→ **Passage to read**:
-=-=-
Avanos Medical Sales, LLC v. Medtronic Sofamor Danek USA, Inc. et al
ORDER GRANTING IN PART and DENYING IN PART AS MOOT 205 Sealed Motion for Partial Summary Judgment; DENYING IN PART and DENYING IN PART AS MOOT 207 Sealed Motion for Summary Judgment. Signed by Judge Jon Phipps McCalla on 10/4/2021. (mab)
IN THE UNITED STATES DISTRICT COURT
WESTERN DISTRICT OF TENNESSEE
AVANOS MEDICAL SALES, LLC,
MEDTRONIC SOFAMOR DANEK USA,
INC., MEDTRONIC, INC., and
MEDTRONIC USA, INC.,
ORDER GRANTING IN PART AND DENYING IN PART PLAINTIFF’S MOTION
FOR PARTIAL SUMMARY JUDGMENT AND DENYING DEFENDANTS’ MOTION
FOR SUMMARY JUDGMENT
Before the Court is Plaintiff Avanos Medical Sales, LLC’s (“Avanos”) Motion for
Partial Summary Judgment, filed on July 21, 2021. (ECF No. 205.) Also before the Court is
Defendants Medtronic Sofamor Danek USA, Inc., Medtronic, Inc., and Medtronic USA, Inc.’s
(collectively “Medtronic”) Motion for Summary Judgment, filed on July 21, 2021. (ECF No.
-=-=-
→ **Record extracts**:
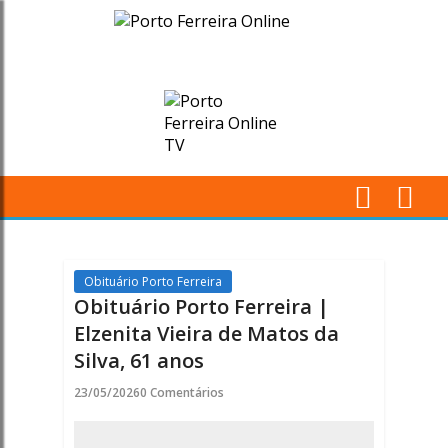
Obituário
Porto
Ferreira
|
Elzenita
M
Vieira
Pr
de
Obituário Porto Ferreira
Obituário Porto Ferreira |
Matos
Elzenita Vieira de Matos da
Silva, 61 anos
da
23/05/2026
0 Comentários
Silva,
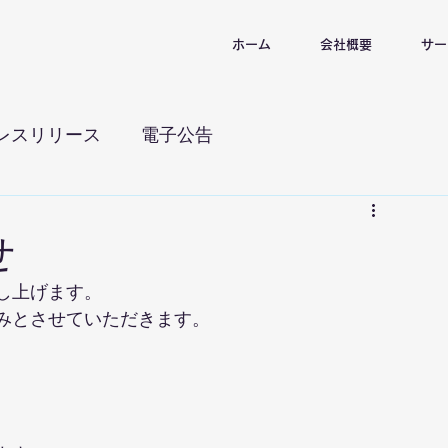
ホーム
会社概要
サー
レスリリース
電子公告
せ
し上げます。
みとさせていただきます。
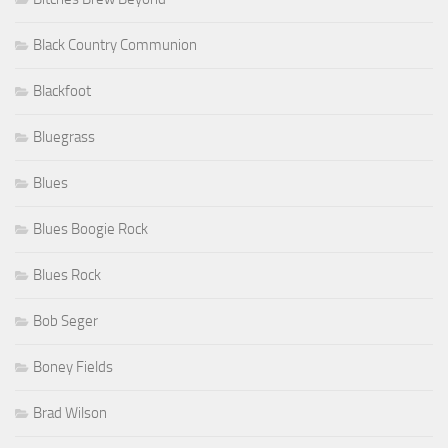
Black Country Communion
Blackfoot
Bluegrass
Blues
Blues Boogie Rock
Blues Rock
Bob Seger
Boney Fields
Brad Wilson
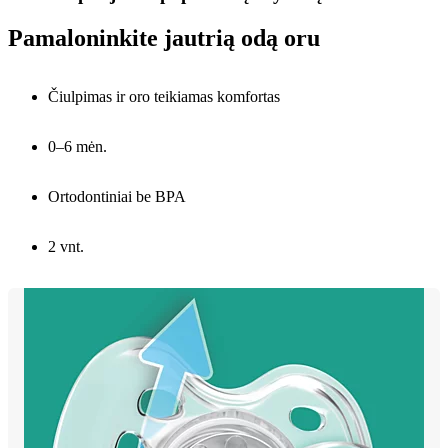
Pamaloninkite jautrią odą oru
Čiulpimas ir oro teikiamas komfortas
0–6 mėn.
Ortodontiniai be BPA
2 vnt.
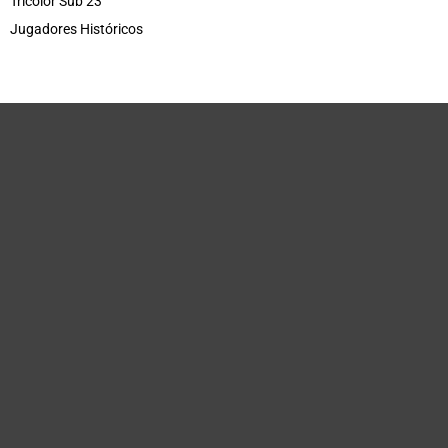
Tricolor Sub 23
Jugadores Históricos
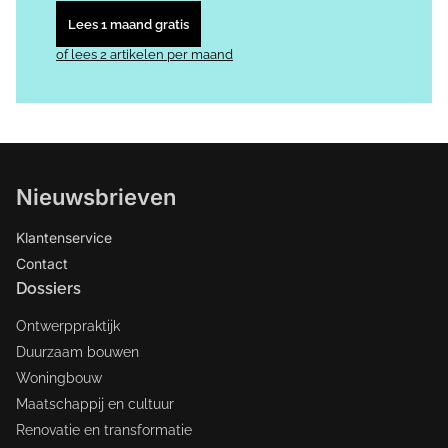
Lees 1 maand gratis
of lees 2 artikelen per maand
Nieuwsbrieven
Klantenservice
Contact
Dossiers
Ontwerppraktijk
Duurzaam bouwen
Woningbouw
Maatschappij en cultuur
Renovatie en transformatie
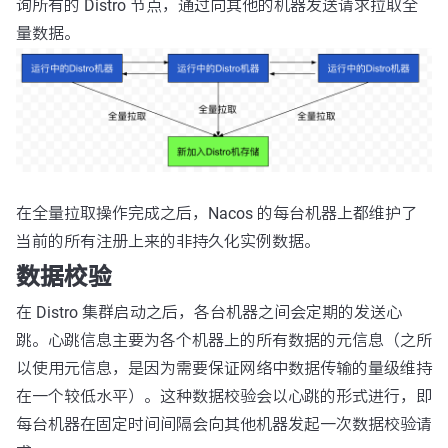
询所有的 Distro 节点，通过向其他的机器发送请求拉取全
量数据。
在全量拉取操作完成之后，Nacos 的每台机器上都维护了
当前的所有注册上来的非持久化实例数据。
数据校验
在 Distro 集群启动之后，各台机器之间会定期的发送心
跳。心跳信息主要为各个机器上的所有数据的元信息（之所
以使用元信息，是因为需要保证网络中数据传输的量级维持
在一个较低水平）。这种数据校验会以心跳的形式进行，即
每台机器在固定时间间隔会向其他机器发起一次数据校验请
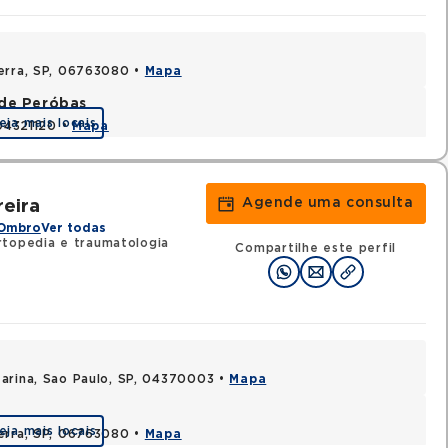
Serra, SP, 06763080 •
Mapa
ade Peróbas
eja mais locais
 04321120 •
Mapa
Agende uma consulta
reira
 Ombro
Ver todas
topedia e traumatologia
Compartilhe este perfil
arina, Sao Paulo, SP, 04370003 •
Mapa
eja mais locais
Serra, SP, 06763080 •
Mapa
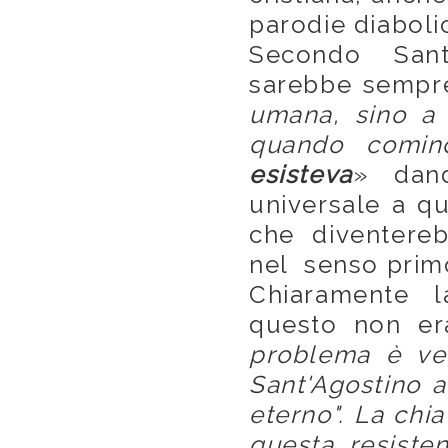
parodie diaboli
Secondo Sant
sarebbe sempre
umana, sino a 
quando cominc
esisteva
» dan
universale a qu
che diventere
nel senso primo
Chiaramente l
questo non er
problema è ve
Sant'Agostino a 
eterno". La chi
questa resisten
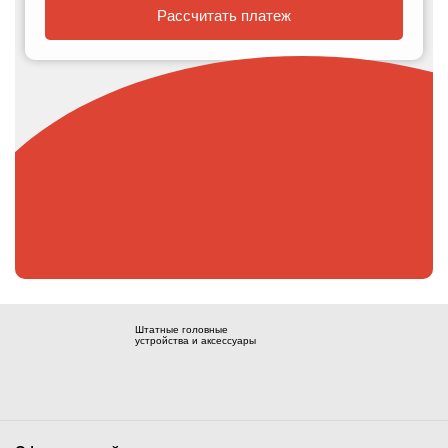
Рассчитать платеж
Штатные головные
устройства и аксессуары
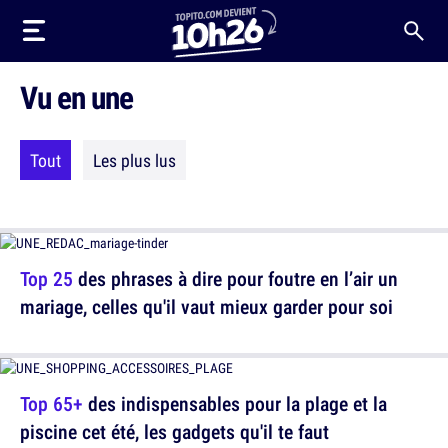
Vu en une
Tout
Les plus lus
Top 25
des phrases à dire pour foutre en l’air un
mariage, celles qu'il vaut mieux garder pour soi
Top 65+
des indispensables pour la plage et la
piscine cet été, les gadgets qu'il te faut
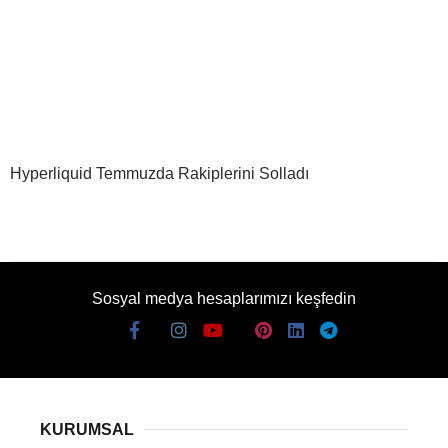
Hyperliquid Temmuzda Rakiplerini Solladı
Sosyal medya hesaplarımızı keşfedin
KURUMSAL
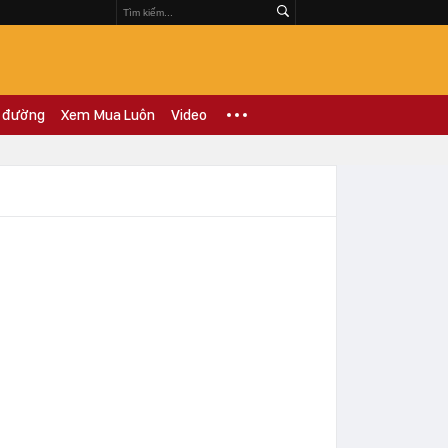
 đường
Xem Mua Luôn
Video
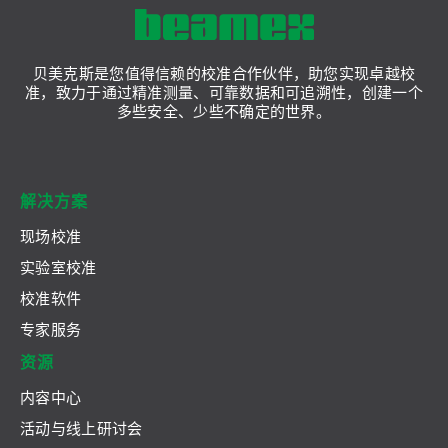
贝美克斯是您值得信赖的校准合作伙伴，助您实现卓越校
准，致力于通过精准测量、可靠数据和可追溯性，创建一个
多些安全、少些不确定的世界。
解决方案
现场校准
实验室校准
校准软件
专家服务
资源
内容中心
活动与线上研讨会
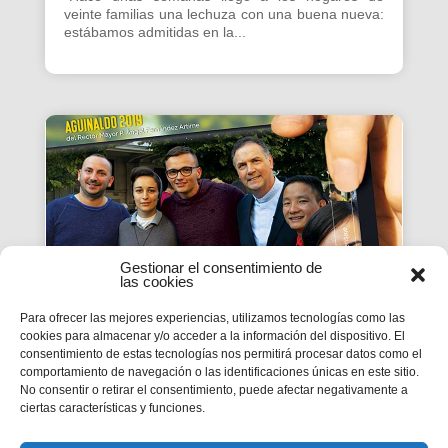
veinte familias una lechuza con una buena nueva:
estábamos admitidas en la...
Gestionar el consentimiento de
las cookies
Para ofrecer las mejores experiencias, utilizamos tecnologías como las
cookies para almacenar y/o acceder a la información del dispositivo. El
consentimiento de estas tecnologías nos permitirá procesar datos como el
Aguinaldo 2019
comportamiento de navegación o las identificaciones únicas en este sitio.
No consentir o retirar el consentimiento, puede afectar negativamente a
El Aguinaldo 2019, que tiene como título “LA
ciertas características y funciones.
SANTIDAD TAMBIÉN PARA TI”, profundiza el
texto bíblico “para que mi alegría esté en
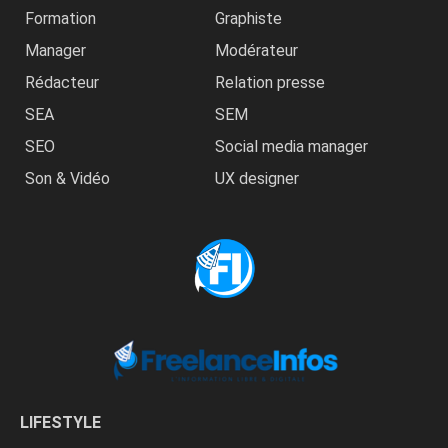
Formation
Graphiste
Manager
Modérateur
Rédacteur
Relation presse
SEA
SEM
SEO
Social media manager
Son & Vidéo
UX designer
LIFESTYLE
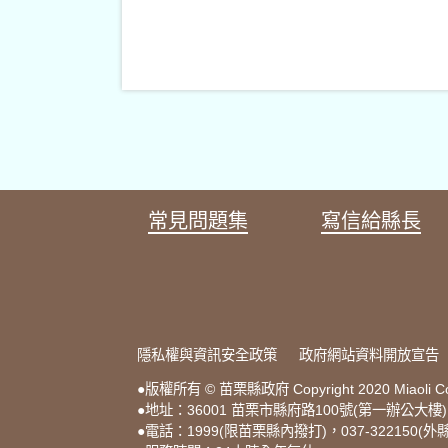
常見問題集
寫信給縣長
隱私權與資訊安全政策
政府網站資料開放宣告
●版權所有 © 苗栗縣政府 Copyright 2020 Miaoli County
●地址：36001 苗栗市縣府路100號(第一辦公大樓
●電話：1999(限苗栗縣內撥打)，037-322150(外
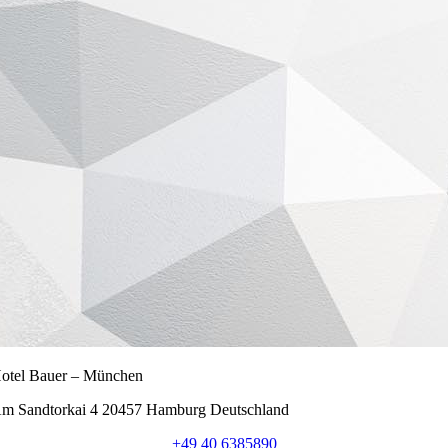
otel Bauer – München
m Sandtorkai 4 20457 Hamburg Deutschland
+49 40 6385890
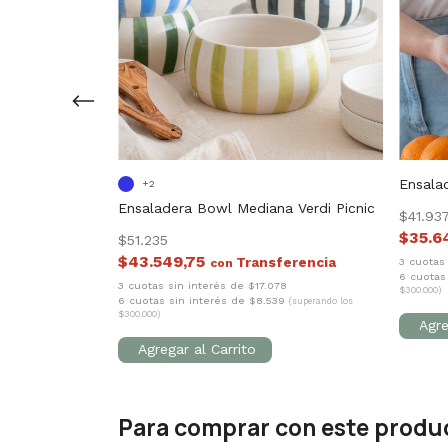
di
Ensala
+2
Ensaladera Bowl Mediana Verdi Picnic
$41.93
$35.6
$51.235
$43.549,75
7
3 cuotas
con
69
6 cuotas
(superando los
3 cuotas sin interés de $17.078
$300.000)
6 cuotas sin interés de $8.539
(superando los
$300.000)
Para comprar con este produ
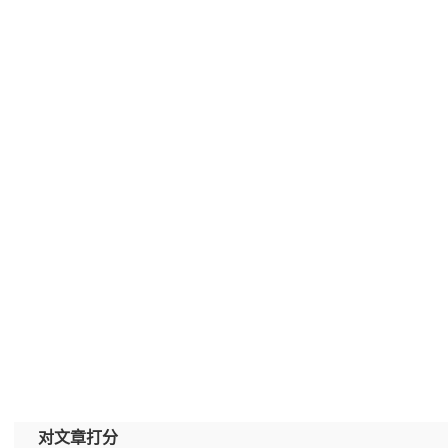
对文章打分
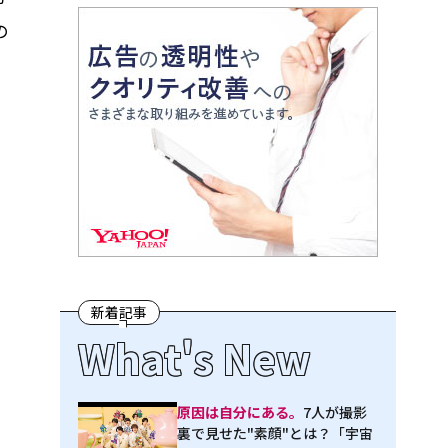
の
新着記事
What's New
原因は自分にある。
7人が撮影
裏で見せた"素顔"とは？「宇宙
-=-=-
→ **Exercise prompt**:
Translate this sentence from the court order into Spanish: "Before the Court is Plaintiff Avanos Medical Sales, LLC’s (“Avanos”) Motion for Partial Summary Judgment, filed on July 21, 2021." Use only the court order as your source.

→ **Result below**:
Ante el Tribunal se encuentra la Moción de Juicio Sumario Parcial de la Demandante Avanos Medical Sales, LLC (“Avanos”), presentada el 21 de julio de 2021.